When I became aware of the FiY1 initiative, early in lockdown, I was struck by what this would mean for graduates. The acceleration from thinking that there are a few months of medical school remaining, to potentially starting work in a few weeks, with no final exams, must be very unsettling, to say the least!

On the other hand, knowing many medical students and how keen final years are to enter practice and apply all they have learned, I thought that many must be feeling excited at the prospect of having a period of work before starting Foundation Programme. 

Conversely, those who do not take on an FiY1 post – either through choice, or because they did not graduate early – must also be having mixed feelings.

These thoughts resonated with much of the work Gill Vance and I have been doing over the last few years around transitions through medical school and beyond – questions of ‘preparedness’ and personal adjustments to practice, and challenges to the wellbeing of medical students and doctors.

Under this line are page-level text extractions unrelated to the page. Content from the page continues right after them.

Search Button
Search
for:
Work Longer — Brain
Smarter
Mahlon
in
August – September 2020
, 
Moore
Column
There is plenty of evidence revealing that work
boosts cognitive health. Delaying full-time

We quickly drafted an outline proposal and having already started building relationships with other medical education researchers across the UK as part of the development of the NIHR Incubator in Clinical Education, were soon able to pull together a team and a plan. The GMC agreed to fund the project, and by May we were finalising the questionnaire materials you have seen and approaching other stakeholders to support data collection.

While the rapid development of projects is not new to us, the pace of this felt new – in part because the world was changing to rapidly around us, and so any data we collect would be far more time-critical than in ‘normal’ times (hence the longitudinal design). There’s also an awareness that this is a historic moment, and we have a unique opportunity to hear from the ‘class of covid’ (a phrase I came across on Twitter, used by newly graduating medical students). 

We also have to consider that this may not be the last pandemic – and indeed that the current one is by no means over. Understanding the experience of starting work in such unusual circumstances now – whether as FiY1 or as F1 in August – will help ensure that any future changes are informed by the best evidence.

Learning from this unusual set of circumstances may also guide approaches to best address the longstanding challenges of the transition to professional practice in the ‘new normality’.